REPUBLIKA.CO.ID, BANDUNG -- Menteri Dalam Negeri Tito Karnavian mendorong, semua pemerintah daerah melakukan perbaikan sistem pemerintahan yang lebih transparan. Salah satunya, dengan digitalisasi di berbagai bidang. Sehingga, mengurangi kontak fisik dan potensi tindak pidana korupsi.
Arahan itu disampaikan Mendagri kepada kepala daerah se-Indonesia dalam Raker Evaluasi Program Strategis secara virtual, Senin (24/1). Gubernur Jawa Barat Ridwan Kamil hadir di Gedung Pakuan Bandung didampingi Kepala Bappeda.
"Perbaikan sistem perlu dilakukan, perlu dikaji sistem politik pemerintah kita ke sistem yang diupayakan lebih transaparan untuk mengurangi kontak fisik, di antaranya dengan digitalisasi di berbagai bidang," ujar Tito.
Tito mengatakan, awal tahun 2022 ini, sudah ada beberapa kepala daerah yang terkena Operasi Tangkap Tangan (OTT) Komisi Pemberantasan Korupsi (KPK). Hal itu harus menjadi perhatian semua pihak karena selain berdampak pada individu yang bersangkutan juga terhadap kepercayaan publik kepada kepala daerah secara umum.
"Saya yakin banyak sekali kepala daerah berprestasi dan berkinerja baik, namun akan terdampak oleh segelintir yang tersandung hukum," kata Tito.
Bentuk tindak pidana korupsi yang paling banyak terjadi, kata dia, yaitu terkait dengan pengadaan barang dan jasa, disusul promosi/ mutasi jabatan, lalu suap atau gratifikasi.
Selain itu, menurut Tito, setidaknya ada tiga hal terkait sistem pemerintahan yang rawan terjadi tindak pindana korupsi. Pertama, sistem politik. Menurutnya, biaya politik yang tinggi untuk menjadi seorang kepala daerah menjadi penyebab tindakan korupsi demi menutupi hutang biaya politik.
"Jika kepala daerah terpilih, lalu pemasukannya kurang tidak bisa menutupi biaya politik akhirnya terjadi korupsi untuk menutup biaya politik," katanya.
Kedua, kata dia, sistem rekrutmen transaksional. Kemudian sistem administrasi pemerintahan yang membuka peluang tindak pidana korupsi.
"Misalnya pertemuan fisik, birokrasi yang berbelit atau regulasi yang dibuat sedemikan panjang, sehingga atas nama regulasi terjadi negosiasi transaksional," kata Tito.
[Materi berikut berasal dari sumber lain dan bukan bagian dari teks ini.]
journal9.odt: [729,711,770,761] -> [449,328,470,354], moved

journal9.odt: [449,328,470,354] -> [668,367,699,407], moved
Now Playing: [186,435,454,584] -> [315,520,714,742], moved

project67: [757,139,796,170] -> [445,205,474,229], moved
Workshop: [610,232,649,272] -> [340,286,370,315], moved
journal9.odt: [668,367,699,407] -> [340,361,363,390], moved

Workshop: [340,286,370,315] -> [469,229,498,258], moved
Oleh karena itu, kata dia, perlu perbaikan sistem pemerintahan yang lebih digitalisasi. Inilah yang kemudian memunculkan konsep "smart city", "smart government", dan "e-government".
"Mulai dari perencanaan sampai eksekusi dalam pelaksanaan semua harus dibuat digital," kata Tito.
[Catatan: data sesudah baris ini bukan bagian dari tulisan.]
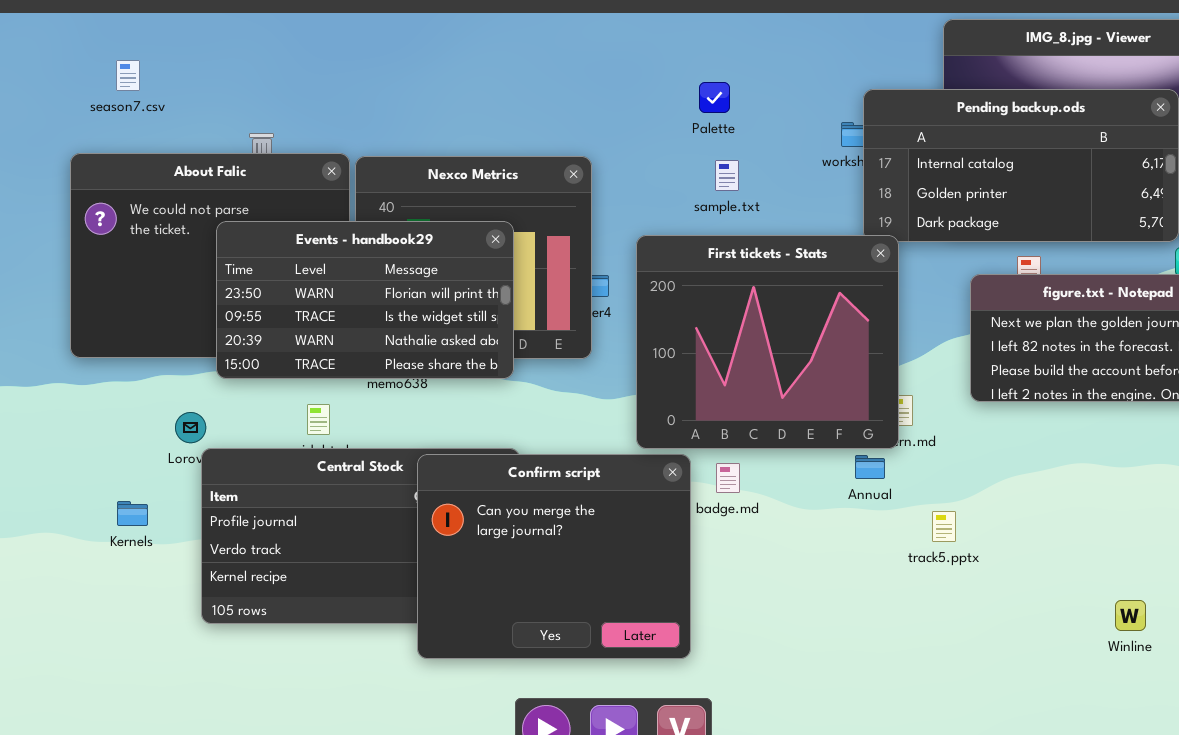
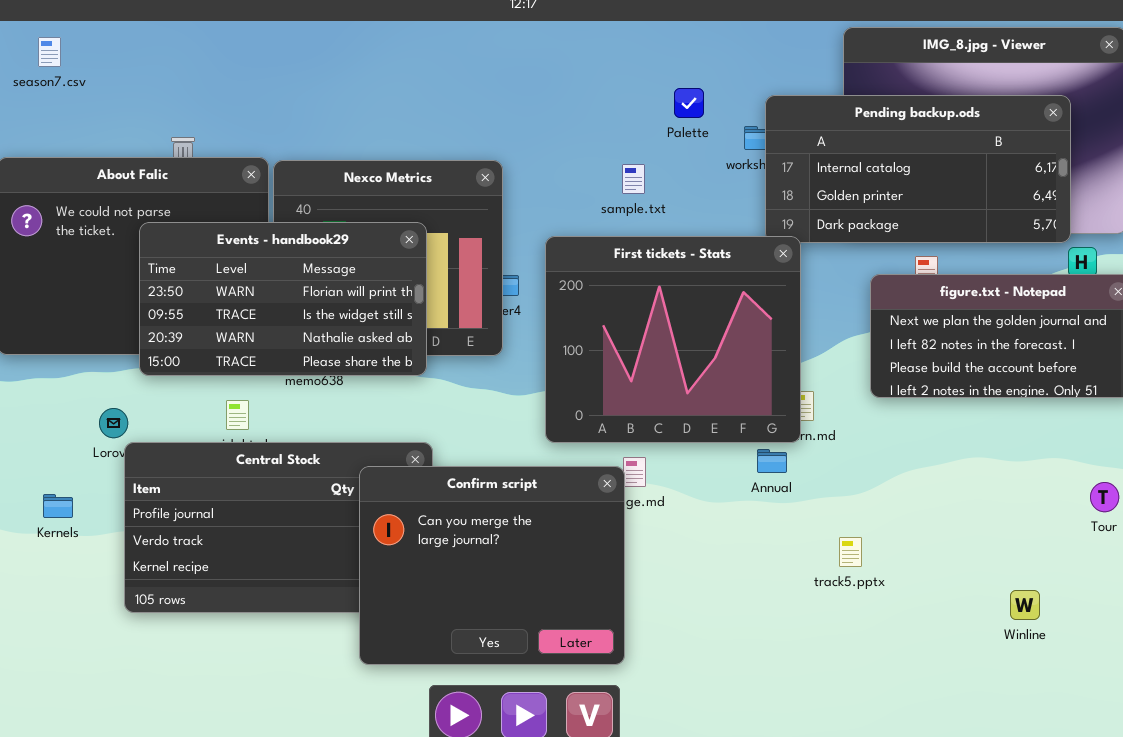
season7.csv: [116,60,140,91] -> [38,37,61,67], moved
Palette: [699,82,730,113] -> [674,88,704,118], moved
Confirm script: [417,454,691,659] -> [359,466,625,665], moved
track5.pptx: [932,511,956,542] -> [839,537,862,567], moved

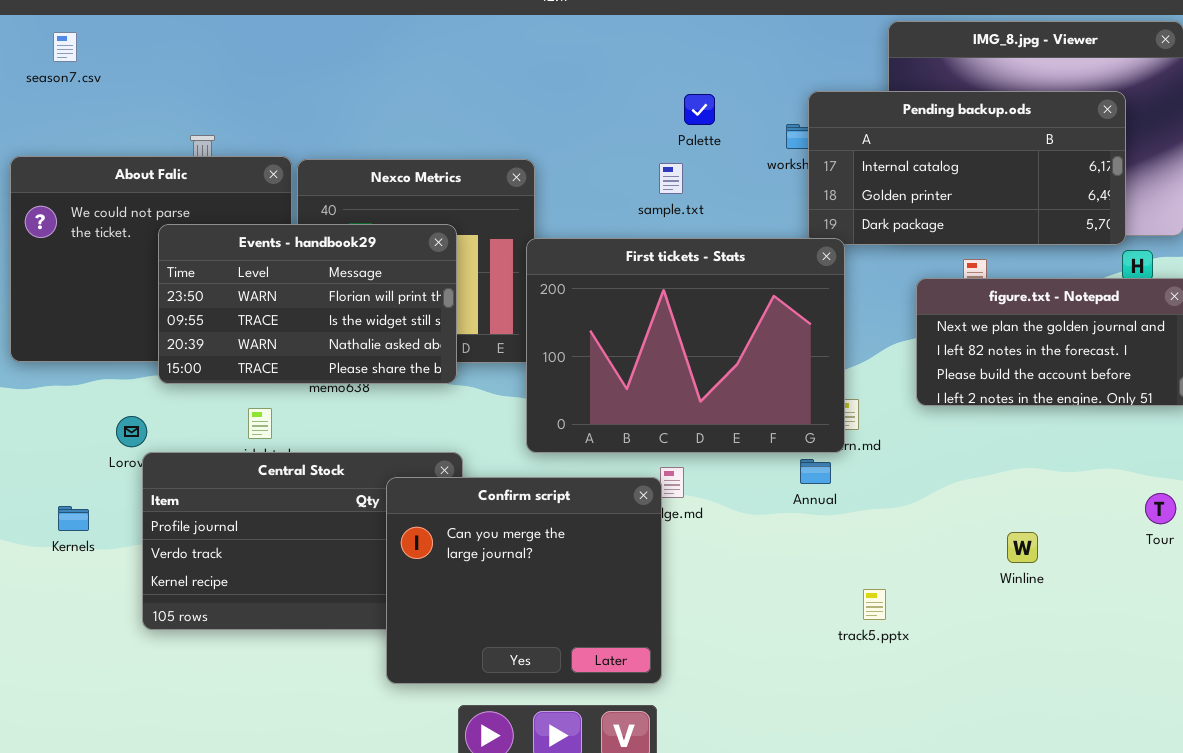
Palette: [674,88,704,118] -> [684,94,715,125], moved
First tickets - Stats: [545,236,801,443] -> [526,238,845,453], resized
track5.pptx: [839,537,862,567] -> [863,589,886,620], moved
Winline: [1010,590,1040,620] -> [1007,532,1038,563], moved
Dengan begitu, kata dia, sistem pemerintahan yang bersih akan terealisasi, yang juga berdampak pada pemasukan negara lewat PAD dan kesejahteraan aparatur negara. "Salah satu faktor, yaitu kesejahteraan ASN akan dapat didongkrak karena tindak pidana korupsi bisa ditekan," katanya.